Last week, I was fortunate to attend a focus film training in Lyon, France. The training brought 15 participants from the countries of France, Kosovo and Hungary, to Lyon for a week long training course. It was geared towards learning how use films with non-formal education activities as a means of bringing social awareness to the challenges which the Roma community faces.

focus film seminar 3

The Focus film project is comprised of many different components. The first component is an extensive film catalogue and database which spans throughout many genres of film. The films within the catalogue are related to the everyday lives and challenges of the Roma community. The second component, of the project is the development of a non formal education toolkit, which can be used in direct connection with the screening of the films. An idealist and desired result would to be to openly engage and encourage youth participation through the use of film.

Throughout the week, we participated in a number of activities and sessions, which were geared towards teaching us about the many components of screening films and how to run non-formal educational workshops based on the films which we choose to screen. It also allowed for participants to collaborate upon future ideas and the implementation of future projects.

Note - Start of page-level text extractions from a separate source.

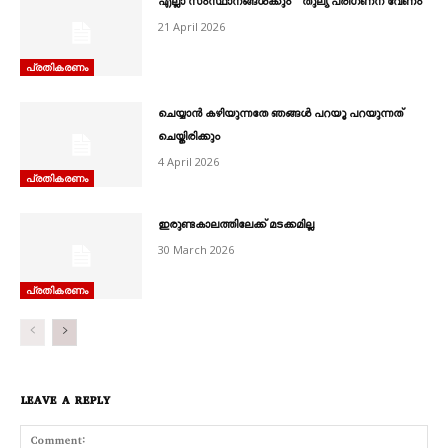
എല്ലാ സംസ്ഥാനങ്ങൾക്കും തുല്യ പരിഗണന വേണം
21 April 2026
പ്രതികരണം
ചെയ്യാൻ കഴിയുന്നതേ ഞങ്ങൾ പറയൂ പറയുന്നത്
ചെയ്തിരിക്കും
4 April 2026
പ്രതികരണം
ഇരുണ്ടകാലത്തിലേക്ക് മടക്കമില്ല
30 March 2026
പ്രതികരണം
LEAVE A REPLY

One of my favorite activities that we did was called dream world. During this activity we went through different rooms of the building, and were instructed to think about what our dreams are. In the first room, we were instructed to close our eyes, and think about our dreams. In the second room, we were instructed to think about all of the obstacles which we think get in the way of our dreams. In the final location, we were able to talk about our dreams with the other participants, and receive advice from on another.

focus film seminar

It was a great activity, which allowed us all to really think about how we can achieve our next goals in life. Discussions we had with other participants really allowed us to understand why our dreams are important to each one of us. It allowed me to understand what factors in my life are the most challenging in achieving dreams, and how to overcome them.

Another great activity was when we were asked to create and facilitate activities based upon the screening of two films, Searching for the Fourth Nail, and Me, My Gypsy Family, and Woody Allen. After we had time to design the workshops within our groups, we were able to facilitate the activities within a bigger group.

It was a great activity, because it allowed for us to see the components relating to being a facilitator. It allowed us to see what kind of activities we excel at running, and where our comfort levels are in relation to facilitating workshops. We learned a lot about our individual teaching styles; while also learning about the different needs of participants within an activity. By understanding what its like to be a participant; as well as being a facilitator, we were given a full picture of what the learning process can look like. In order for non-formal education to have an impact, we must be able to understand the needs of all who are involved.

As the training came to a close, we left Lyon with more tools and motivation to continue working towards the establishment of a better world. In many ways, this training was the merely a starting point on an ongoing journey. It provided me with a much better understanding of how important cinema can be. Film is a unique tool, which can be used to express creativity and art. It can also be used as a medium for individuals to express a need for change within the confines of society. Perhaps, by bridging the gap between film and its ability to educate, we might be able to slowly challenge stereotypes, human rights violations, and discrimination against all those who are affected by it.